Another nurse named Rhonda stuck her head out of the office.

“Mr. Brekski, did they bag you again?”

“For the THIRD time,” said the former corpse, who was apparently named Brekski. He held up his hand with his thumb, pointer finger and middle finger out, all of them vibrating with anger.

He pointed at me. I was standing awkwardly off to the side, hoping they’d let me stay long enough to hear what was going on.

“I scared the crap outta your Novacare guy,” said Brekski. “He screamed like a cheerleader when I sat up.”

“No, I didn’t,” I tried to say but now the nurses and Brekski were talking over each other. Gail was being combative, Rhonda was trying to keep the peace and Brekski was about how this is the most imperative data collection and how is he supposed to do his job if he can’t even get 24 hours of what I think he calls “flat-lining” without someone cutting him off and ruining the experiment.

“It was our new nurse,” said Rhonda apologetically. “Nancy. She’s brand new. We told her what was up but she probably just put in the paperwork out of habit. Once the morgue — ”

“You think I didn’t clear this with the morgue, too?” thundered Breski. “I’m surrounded by incompetence!”
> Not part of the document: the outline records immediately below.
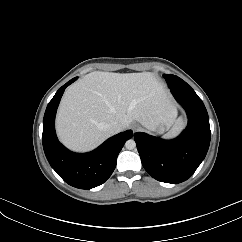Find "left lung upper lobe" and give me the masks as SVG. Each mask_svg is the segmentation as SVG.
<instances>
[{
  "instance_id": "1",
  "label": "left lung upper lobe",
  "mask_w": 242,
  "mask_h": 242,
  "mask_svg": "<svg viewBox=\"0 0 242 242\" xmlns=\"http://www.w3.org/2000/svg\"><path fill=\"white\" fill-rule=\"evenodd\" d=\"M163 77L165 78V80L170 88H175V89H190L191 88L185 81H183L178 76H174L172 74H164Z\"/></svg>"
}]
</instances>
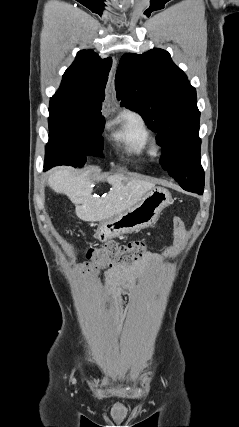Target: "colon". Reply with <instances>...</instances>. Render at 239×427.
Masks as SVG:
<instances>
[{
    "instance_id": "obj_1",
    "label": "colon",
    "mask_w": 239,
    "mask_h": 427,
    "mask_svg": "<svg viewBox=\"0 0 239 427\" xmlns=\"http://www.w3.org/2000/svg\"><path fill=\"white\" fill-rule=\"evenodd\" d=\"M147 253L148 244L145 239L132 240L125 244L108 242L102 247H94L88 251L86 269L93 272L117 265L128 266L142 259Z\"/></svg>"
}]
</instances>
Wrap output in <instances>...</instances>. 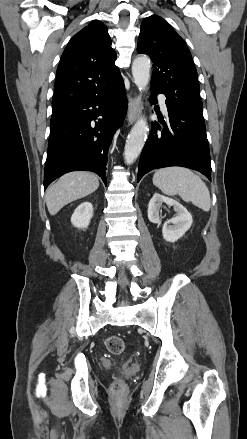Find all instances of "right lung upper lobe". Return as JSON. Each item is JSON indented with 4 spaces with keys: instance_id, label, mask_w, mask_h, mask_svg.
<instances>
[{
    "instance_id": "1",
    "label": "right lung upper lobe",
    "mask_w": 247,
    "mask_h": 439,
    "mask_svg": "<svg viewBox=\"0 0 247 439\" xmlns=\"http://www.w3.org/2000/svg\"><path fill=\"white\" fill-rule=\"evenodd\" d=\"M115 60L116 52L103 23L94 21L75 34L57 69L53 114L112 89L122 79Z\"/></svg>"
}]
</instances>
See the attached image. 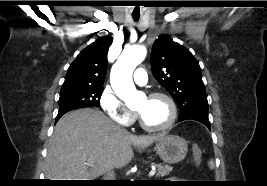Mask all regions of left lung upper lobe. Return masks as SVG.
Returning <instances> with one entry per match:
<instances>
[{
  "mask_svg": "<svg viewBox=\"0 0 267 186\" xmlns=\"http://www.w3.org/2000/svg\"><path fill=\"white\" fill-rule=\"evenodd\" d=\"M152 72L156 80L175 99L180 118H208V101L201 69L191 52L168 36L153 44Z\"/></svg>",
  "mask_w": 267,
  "mask_h": 186,
  "instance_id": "obj_1",
  "label": "left lung upper lobe"
}]
</instances>
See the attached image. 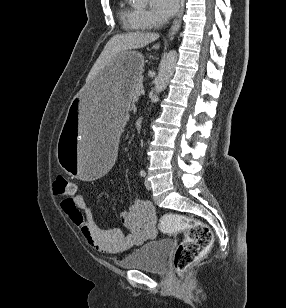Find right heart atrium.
<instances>
[{
  "mask_svg": "<svg viewBox=\"0 0 286 308\" xmlns=\"http://www.w3.org/2000/svg\"><path fill=\"white\" fill-rule=\"evenodd\" d=\"M142 22L148 28L154 27L161 23V20L150 11H141Z\"/></svg>",
  "mask_w": 286,
  "mask_h": 308,
  "instance_id": "right-heart-atrium-1",
  "label": "right heart atrium"
}]
</instances>
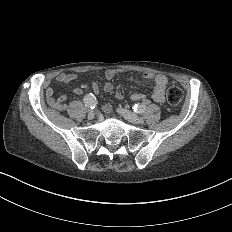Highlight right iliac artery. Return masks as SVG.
<instances>
[{"label": "right iliac artery", "instance_id": "1", "mask_svg": "<svg viewBox=\"0 0 232 232\" xmlns=\"http://www.w3.org/2000/svg\"><path fill=\"white\" fill-rule=\"evenodd\" d=\"M83 101H84L85 106L91 109H94L98 104L97 98L93 93L86 94L84 96Z\"/></svg>", "mask_w": 232, "mask_h": 232}]
</instances>
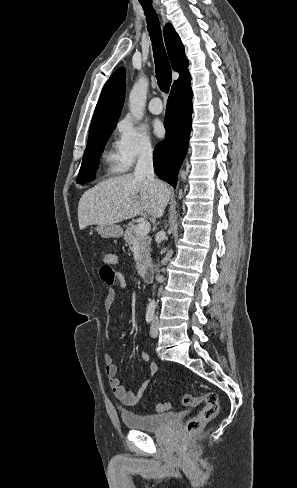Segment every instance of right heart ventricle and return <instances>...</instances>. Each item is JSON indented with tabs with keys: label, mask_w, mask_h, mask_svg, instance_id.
I'll list each match as a JSON object with an SVG mask.
<instances>
[{
	"label": "right heart ventricle",
	"mask_w": 297,
	"mask_h": 488,
	"mask_svg": "<svg viewBox=\"0 0 297 488\" xmlns=\"http://www.w3.org/2000/svg\"><path fill=\"white\" fill-rule=\"evenodd\" d=\"M103 161L106 170L109 173H120L126 169V166L122 162L117 150L114 147H108L103 155Z\"/></svg>",
	"instance_id": "e07e8e85"
}]
</instances>
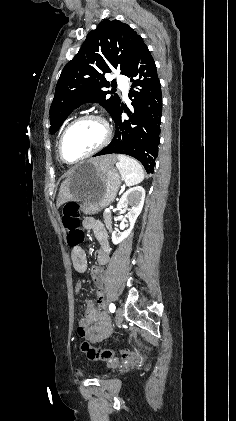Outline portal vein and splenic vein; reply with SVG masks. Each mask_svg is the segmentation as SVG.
<instances>
[{
	"label": "portal vein and splenic vein",
	"instance_id": "18ae733b",
	"mask_svg": "<svg viewBox=\"0 0 236 421\" xmlns=\"http://www.w3.org/2000/svg\"><path fill=\"white\" fill-rule=\"evenodd\" d=\"M105 213H110V208H105Z\"/></svg>",
	"mask_w": 236,
	"mask_h": 421
}]
</instances>
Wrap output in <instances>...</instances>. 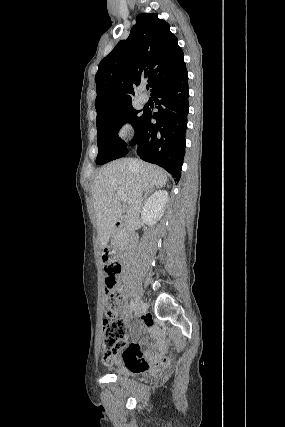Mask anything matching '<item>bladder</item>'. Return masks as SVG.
<instances>
[{
	"mask_svg": "<svg viewBox=\"0 0 285 427\" xmlns=\"http://www.w3.org/2000/svg\"><path fill=\"white\" fill-rule=\"evenodd\" d=\"M114 373L117 376H124V377H128V378H136L140 374L144 373V371L143 370H130L128 368H117V369H115Z\"/></svg>",
	"mask_w": 285,
	"mask_h": 427,
	"instance_id": "1",
	"label": "bladder"
}]
</instances>
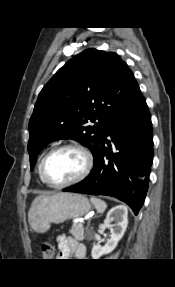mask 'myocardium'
Returning a JSON list of instances; mask_svg holds the SVG:
<instances>
[{
  "instance_id": "f54148a6",
  "label": "myocardium",
  "mask_w": 175,
  "mask_h": 287,
  "mask_svg": "<svg viewBox=\"0 0 175 287\" xmlns=\"http://www.w3.org/2000/svg\"><path fill=\"white\" fill-rule=\"evenodd\" d=\"M63 149H73V150L80 152L84 157L85 165H84V168L81 171V173L79 175H77L75 178H73L69 181H66L64 183L57 184V183L51 182L48 179V177L46 175V164H47L49 158L55 152L63 150ZM93 164H94L93 156L90 153V151L88 149H86L84 146L77 144V143H64V144H60V145L52 148L43 157L42 162H41V166H40V176H41L43 182L50 187H52V188H64L67 186L77 184V183L81 182L82 180H84L89 175V173L91 172V170L93 168Z\"/></svg>"
}]
</instances>
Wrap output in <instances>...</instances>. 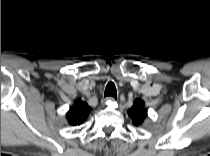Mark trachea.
I'll use <instances>...</instances> for the list:
<instances>
[{"label":"trachea","mask_w":210,"mask_h":156,"mask_svg":"<svg viewBox=\"0 0 210 156\" xmlns=\"http://www.w3.org/2000/svg\"><path fill=\"white\" fill-rule=\"evenodd\" d=\"M104 96L105 97H113L114 99L117 98L116 87H115V84L113 82H109L107 84Z\"/></svg>","instance_id":"1"}]
</instances>
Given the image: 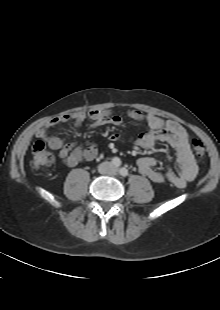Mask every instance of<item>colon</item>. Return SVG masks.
I'll return each instance as SVG.
<instances>
[{"label":"colon","instance_id":"colon-1","mask_svg":"<svg viewBox=\"0 0 220 310\" xmlns=\"http://www.w3.org/2000/svg\"><path fill=\"white\" fill-rule=\"evenodd\" d=\"M192 148L194 153L198 157H202L205 154L204 144L199 139L192 141ZM55 161V157L50 152L44 143V141H36L31 149L30 166L34 170H40L50 167Z\"/></svg>","mask_w":220,"mask_h":310}]
</instances>
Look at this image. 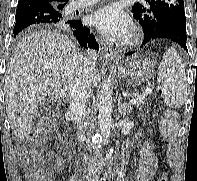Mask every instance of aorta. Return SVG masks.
<instances>
[{"label": "aorta", "instance_id": "1", "mask_svg": "<svg viewBox=\"0 0 197 181\" xmlns=\"http://www.w3.org/2000/svg\"><path fill=\"white\" fill-rule=\"evenodd\" d=\"M98 124L105 142L109 141L112 126V88L109 80H104L99 93ZM105 181V179H103Z\"/></svg>", "mask_w": 197, "mask_h": 181}]
</instances>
“Nigga, you can’t even spell incompetent,” said Gail, not intimidated by Brekski, who had the air of someone very important and very smart and very used to being catered to.

“I’ll have your job for this, you bloated hag!” Brekski bellowed, and his voice echoed down the hall. I could see patients and staff sticking their heads out of doorways to see what the commotion was.

“Once the morgue gets their orders it’s out of our control,” said poor Rhonda, trying to explain. She had a phone in one hand. “You know they’ll send whoever’s available to collect the body. Nancy probably called it in, she was trying to be efficient, this is such a big place, we have at least three patients expire a day — “

“I’m simply going to find someone else to help with this groundbreaking experiment,” said Brekski, still glowering at Gail who glowered right back. “It would appear that Waltonwood on Main is not up to the task. THREE TIMES! Three times I wake up in total darkness and that awful plastic bag smell, only to discover that not only has another round of flatlining gone bad, but I’ve been tagged and nearly disposed of like a common peasant!”

“We’re so sorry, Mr. Brekski,” pleaded Rhonda. “Please let me call Director Harbineaux and he’ll set this right for good.”

“I am doing God’s work,” yelled Brekski. “I’m Sebastian Brekski! I am one of the foremost researchers on consciousness and the afterlife, and at this rate I’ll never prove my theory of infinite conscious energy! I’m sorry, but three times is just too much for me to bear. Good day to you, ma’am.”

He turned to me.

“You’re free to pick up the hospice bed,” he snapped. “I certainly won’t be needing it now.”

With that, the former corpse named Brekski turned on his expensive-looking heels and stomped out the front door.

Rhonda turned to Gail.

“It was you again, wasn’t it?” she hissed at Gail. “You called the county once he was hooked in this morning. All because he yelled at you that one time for not getting him coffee.”

“That man’s head is so big I’m surprised they were able to fit it in the damn bag,” Gail said. “Shit, I don’t care if he brings back the Almighty Himself, I ain’t no one’s errand girl. Just cause he’s got like twenty degrees don’t put him above Gail Robinson.”

Rhonda was still holding the phone. She slammed it down on the cradle and walked back into the office. Gail went back to her paperwork. All the curious heads and onlookers from down the hall disappeared back into their doorways like prairie dogs into their holes.

I turned and walked back down the hall. I couldn’t wait to tell the guys back at the shop about this.